Skills for Security have introduced the ISO 27001 standard to their array of courses to tackle the growing problem of information security threats faced by businesses today.
Skills for Security are delivering two courses; a one day introduction to the ISO 27001 and a two day ISO 27001 implementation course, both designed to enable companies to train their staff and adopt a best-practice approach to information security management across their business.
The greatest security threat faced by most companies today is not from outside attacks but from insider threats, either malicious or unintentional.
Companies generally protect themselves from outside attacks such as spam or phising emails, cyber-attacks and hackers but 2015 reports from IBM state that some of the biggest data breaches of the last 18 months are known to have been caused by insider threats, with 95% of insider breaches being the result of unintentional human error.
Insider threats from employees can vary in their form and accidental breaches may come from posting sensitive information on the company’s website or social media, sending information to the wrong party via email, fax, or mail, or improperly disposing of clients’ records.
Even those with the best of intentions, could lose information saved on a USB stick or inadvertently aid in an attack by clicking on a malicious link sent in a phishing email when opening via their phone.
There are many ways to reduce the risk or threats to a business but to reduce those of insider breaches staff awareness and training is essential to ensure that employees are fully aware of the potentials security threats they face.
Skills for Security ISO 27001 training course includes all legal, physical and technical controls involved in an organisation’s information risk management processes.

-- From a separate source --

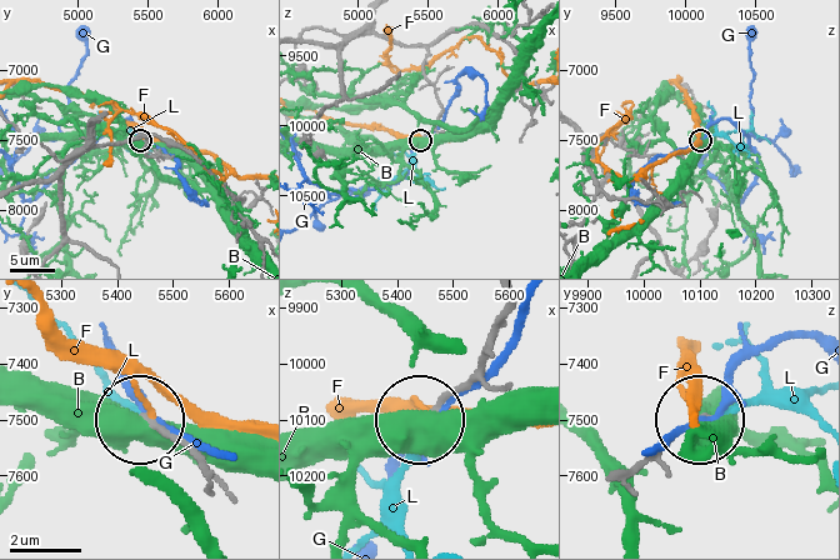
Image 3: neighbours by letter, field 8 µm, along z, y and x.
width_nm=160 act=connect pieces=L each=B:other,F:other,G:other,L:same found='it goes on there'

The one day introduction will enable learners to understand the standard, help them to improve their management processes and prepare their business for growth through achieving ISO certification.
The two day implementation course will enable learners to produce a high level project plan which identifies timescales, milestones and resource requirements to implement a robust information security processes and is aimed at those who are, or are planning to comply or certify ISO 27001.
Information security is a growing priority in most business and both customers and suppliers need to be assured that information security is taken seriously by organisations they deal with and that processes are in place to deal with security information threats.
Information is a major asset for any business. It adds value to an organisation and needs to be well managed and protected.